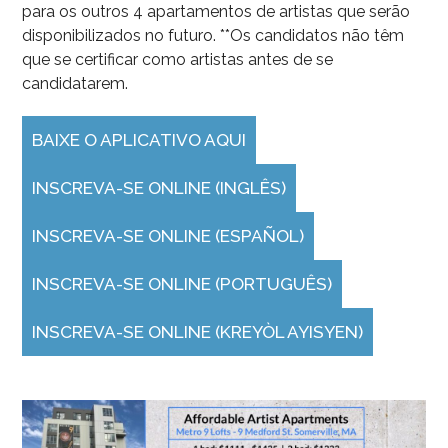
para os outros 4 apartamentos de artistas que serão
disponibilizados no futuro. **Os candidatos não têm
que se certificar como artistas antes de se
candidatarem.
BAIXE O APLICATIVO AQUI
INSCREVA-SE ONLINE (INGLÊS)
INSCREVA-SE ONLINE (ESPAÑOL)
INSCREVA-SE ONLINE (PORTUGUÊS)
INSCREVA-SE ONLINE (KREYÒL AYISYEN)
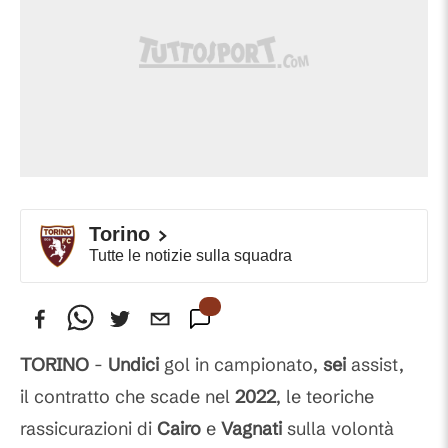
Torino
Tutte le notizie sulla squadra
TORINO
-
Undici
gol in campionato,
sei
assist,
il contratto che scade nel
2022
, le teoriche
rassicurazioni di
Cairo
e
Vagnati
sulla volontà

____

◆ **DIRECTIVE**
Restate word for word the lines from the one containing "INSCREVA-SE ONLINE (INGLÊS)" through the end of the material above, both included, and nothing besides; drop the pictures.

◆ **EXERCISE ANSWER**
INSCREVA-SE ONLINE (INGLÊS)
INSCREVA-SE ONLINE (ESPAÑOL)
INSCREVA-SE ONLINE (PORTUGUÊS)
INSCREVA-SE ONLINE (KREYÒL AYISYEN)
Torino
Tutte le notizie sulla squadra
TORINO
-
Undici
gol in campionato,
sei
assist,
il contratto che scade nel
2022
, le teoriche
rassicurazioni di
Cairo
e
Vagnati
sulla volontà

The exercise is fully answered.